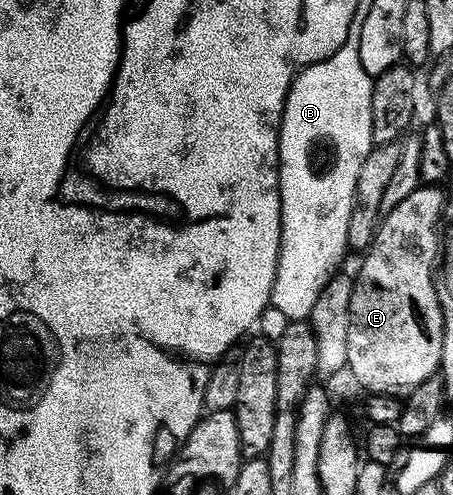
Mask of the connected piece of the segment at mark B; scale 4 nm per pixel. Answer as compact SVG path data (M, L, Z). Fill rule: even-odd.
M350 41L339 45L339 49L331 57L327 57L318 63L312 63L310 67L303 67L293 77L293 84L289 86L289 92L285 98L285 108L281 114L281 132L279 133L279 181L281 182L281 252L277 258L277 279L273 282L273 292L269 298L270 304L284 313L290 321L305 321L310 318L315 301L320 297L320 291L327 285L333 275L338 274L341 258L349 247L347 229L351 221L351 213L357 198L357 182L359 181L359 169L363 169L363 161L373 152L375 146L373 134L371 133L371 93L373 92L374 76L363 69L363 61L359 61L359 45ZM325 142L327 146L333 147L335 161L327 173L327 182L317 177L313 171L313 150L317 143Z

━━━━━━━━━━━━━━━━━━━━━━━━━━━━━━

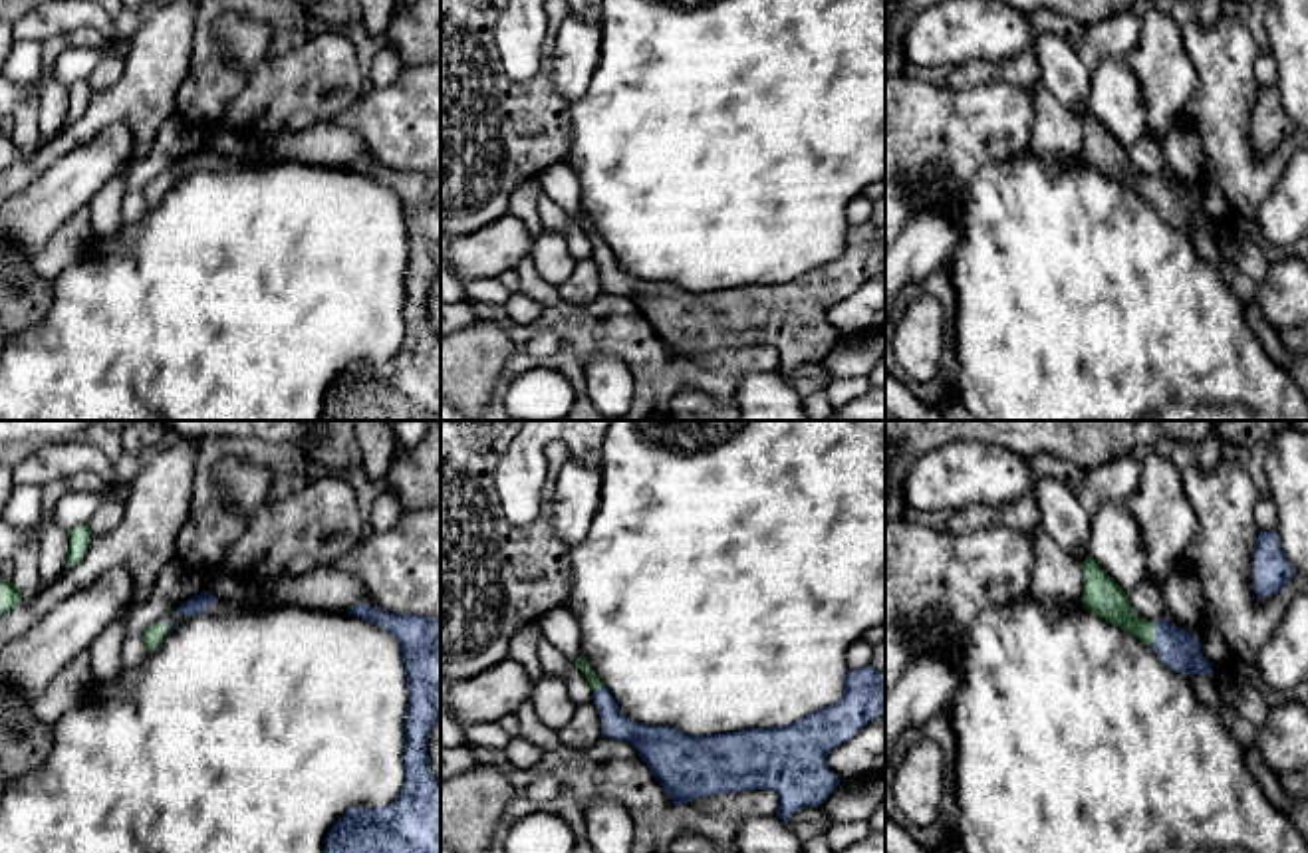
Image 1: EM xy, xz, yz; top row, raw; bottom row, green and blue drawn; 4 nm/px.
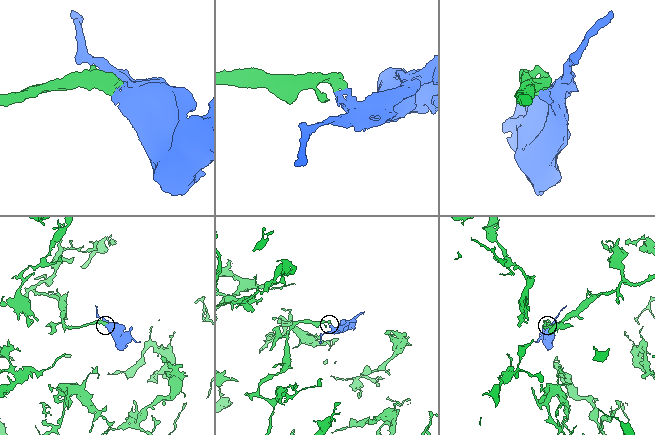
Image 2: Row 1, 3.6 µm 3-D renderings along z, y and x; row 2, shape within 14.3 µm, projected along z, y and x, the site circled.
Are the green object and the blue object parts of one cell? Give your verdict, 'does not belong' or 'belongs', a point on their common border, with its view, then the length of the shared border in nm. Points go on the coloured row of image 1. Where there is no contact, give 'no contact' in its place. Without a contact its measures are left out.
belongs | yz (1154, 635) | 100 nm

━━━━━━━━━━━━━━━━━━━━━━━━━━━━━━

• INSTRUCTIONS FOR THE TASK: From the material above, reproduce only what runs from the line holding "Image 1: EM" down to the line holding "Image 2: Row", both included, pictures excluded.

• ANSWER TO THIS PROBLEM:
Image 1: EM xy, xz, yz; top row, raw; bottom row, green and blue drawn; 4 nm/px.
Image 2: Row 1, 3.6 µm 3-D renderings along z, y and x; row 2, shape within 14.3 µm, projected along z, y and x, the site circled.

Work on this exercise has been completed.